As described by Dubinsky before about 3,000 United employees at a suburban Chicago sports center, the plan calls for employees to buy the airline by raising $2.3 billion and assuming $2.2 billion worth of the airline's debt. United pilots, who earn as much as $156,000 a year, have volunteered to give up anywhere from 5% to 25% of their salaries to help make the buyout work. A representative of Lazard Freres, the investment banking firm that employees have enlisted to help raise cash for the takeover bid, pronounced the venture "viable." One notable believer in the scheme was Defense Attorney F. Lee Bailey, who anted up a $1.5 million loan at the Chicago rally, where many of the attendees sported red-and-white BE UNITED, BUY UNITED buttons.
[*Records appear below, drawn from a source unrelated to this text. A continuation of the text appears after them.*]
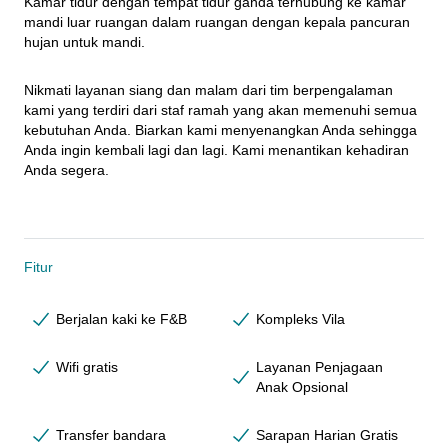
Kamar tidur dengan tempat tidur ganda terhubung ke kamar 
mandi luar ruangan dalam ruangan dengan kepala pancuran 
hujan untuk mandi.
Nikmati layanan siang dan malam dari tim berpengalaman 
kami yang terdiri dari staf ramah yang akan memenuhi semua 
kebutuhan Anda. Biarkan kami menyenangkan Anda sehingga 
Anda ingin kembali lagi dan lagi. Kami menantikan kehadiran 
Anda segera.
Fitur
Berjalan kaki ke F&B
Kompleks Vila
Wifi gratis
Layanan Penjagaan
Anak Opsional
Transfer bandara
Sarapan Harian Gratis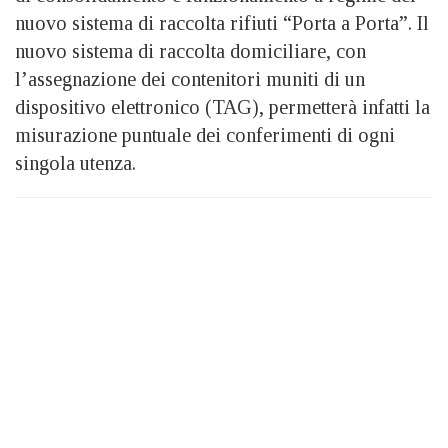
nuovo sistema di raccolta rifiuti “Porta a Porta”. Il
nuovo sistema di raccolta domiciliare, con
l’assegnazione dei contenitori muniti di un
dispositivo elettronico (TAG), permetterà infatti la
misurazione puntuale dei conferimenti di ogni
singola utenza.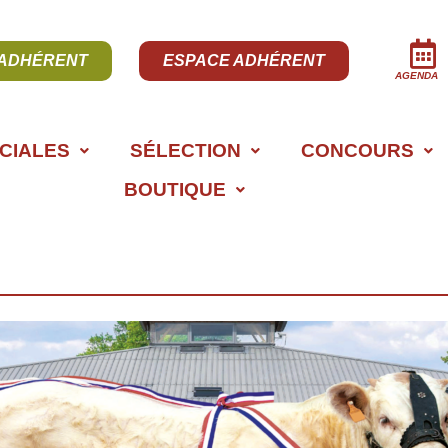
 ADHÉRENT
ESPACE ADHÉRENT
AGENDA
CIALES
SÉLECTION
CONCOURS
BOUTIQUE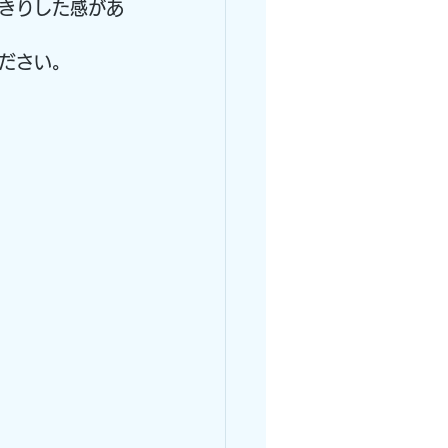
きりした感があ
ださい。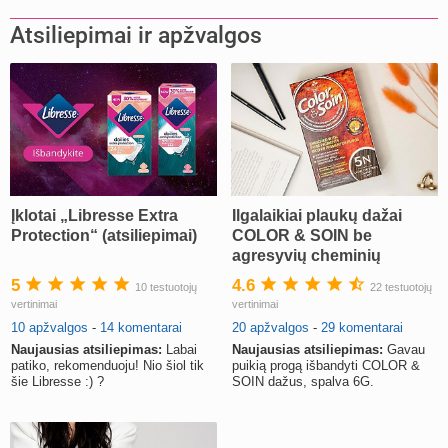
Atsiliepimai ir apžvalgos
Įklotai „Libresse Extra
Ilgalaikiai plaukų dažai
Protection“ (atsiliepimai)
COLOR & SOIN be
agresyvių cheminių
medžiagų (atsiliepimai)
5
4.6
10 testuotojų
22 testuotojų
vertinimai
vertinimai
10 apžvalgos
-
14 komentarai
20 apžvalgos
-
29 komentarai
Naujausias atsiliepimas:
Labai
Naujausias atsiliepimas:
Gavau
patiko, rekomenduoju! Nio šiol tik
puikią progą išbandyti COLOR &
šie Libresse :) ?
SOIN dažus, spalva 6G.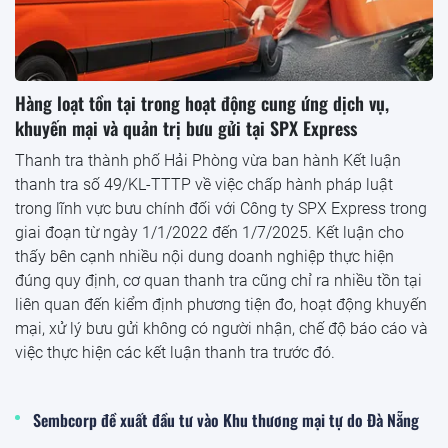
Hàng loạt tồn tại trong hoạt động cung ứng dịch vụ,
khuyến mại và quản trị bưu gửi tại SPX Express
Thanh tra thành phố Hải Phòng vừa ban hành Kết luận
thanh tra số 49/KL-TTTP về việc chấp hành pháp luật
trong lĩnh vực bưu chính đối với Công ty SPX Express trong
giai đoạn từ ngày 1/1/2022 đến 1/7/2025. Kết luận cho
thấy bên cạnh nhiều nội dung doanh nghiệp thực hiện
đúng quy định, cơ quan thanh tra cũng chỉ ra nhiều tồn tại
liên quan đến kiểm định phương tiện đo, hoạt động khuyến
mại, xử lý bưu gửi không có người nhận, chế độ báo cáo và
việc thực hiện các kết luận thanh tra trước đó.
Sembcorp đề xuất đầu tư vào Khu thương mại tự do Đà Nẵng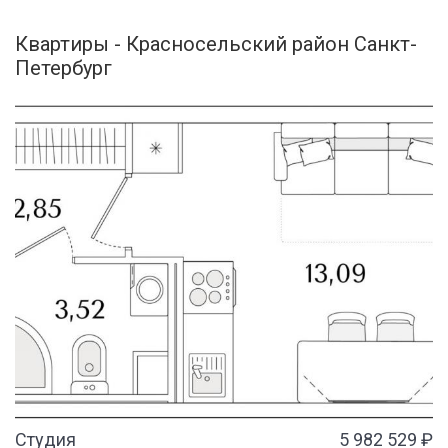
Квартиры - Красносельский район Санкт-
Петербург
Студия
5 982 529 ₽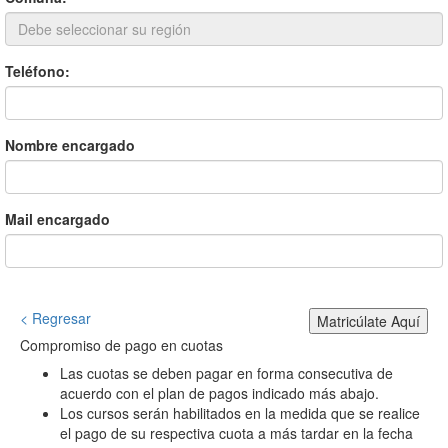
Teléfono:
Nombre encargado
Mail encargado
< Regresar
Matricúlate Aquí
Compromiso de pago en cuotas
Las cuotas se deben pagar en forma consecutiva de
acuerdo con el plan de pagos indicado más abajo.
Los cursos serán habilitados en la medida que se realice
el pago de su respectiva cuota a más tardar en la fecha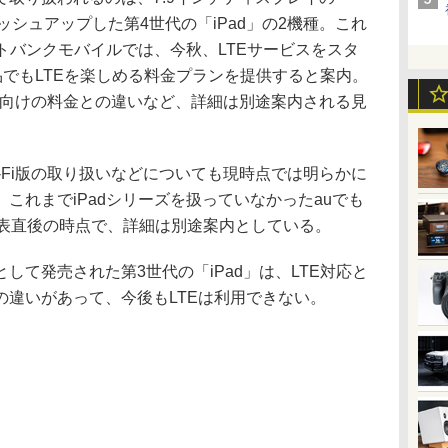
ブラッシュアップした第4世代の「iPad」の2機種。これ
フトバンクモバイルでは、今秋、LTEサービスをスタ
製品でもLTEを楽しめる料金プランを提供すると案内。
ad向けの料金との違いなど、詳細は別途案内される見
Fi版の取り扱いなどについても現時点では明らかに
これまでiPadシリーズを扱っていなかったauでも
発表直後の時点で、詳細は別途案内としている。
て発売された第3世代の「iPad」は、LTE対応と
の違いがあって、今後もLTEは利用できない。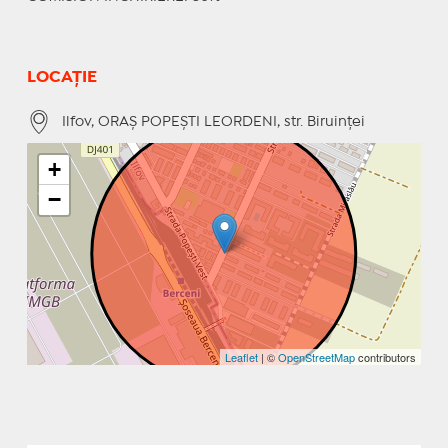
LOCAȚIE
Ilfov, ORAŞ POPEŞTI LEORDENI, str. Biruinţei
+
−
Leaflet
| ©
OpenStreetMap
contributors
Bailey's wife Patricia is a United flight attendant.

Chairman Ferris was less enthusiastic, however, and UAL officials would say only that the buyout matter is "under study." One major problem: the buyout would mean dividing up the highly diversified company that Ferris has built up, much to the airline employees' chagrin, since 1985. In that year Ferris got into the car-rental business by buying Hertz for more than $587 million. This month he spent $982 million more to add 90 Hilton International hotels to UAL's 60-hotel Westin chain. He spent $750 million last year to buy out ailing Pan Am's Pacific air routes. United employees complain that Ferris' diversification has drained capital from the corporation that could have gone for pay increases and expansion at the airline, which lost $80.6 million in 1986. Other divisions helped the holding company turn a profit of $11.6 million, still a pittance.

What happens next may depend on Trump, who has closely followed the employee-takeover scheme. Indeed, he lunched with Felix Rohatyn, a senior partner at Lazard, only four days before the pilots' takeover offer was made public. Trump called it a coincidence, but conceded that the two "very lightly" discussed the possibility that the developer and the disgruntled airline pilots might join forces. Trump later told TIME that he thought Ferris' management strategy was "crazy." But the real estate mogul showed particular interest in UAL's hotel properties; they include midtown Manhattan's famed Plaza Hotel, which Trump termed "one of the great diamonds of the world." So far, though, the developer says he has "not decided what to do." While he makes up his mind, the air pockets of doubt that surround UAL's future can only cause more turbulence.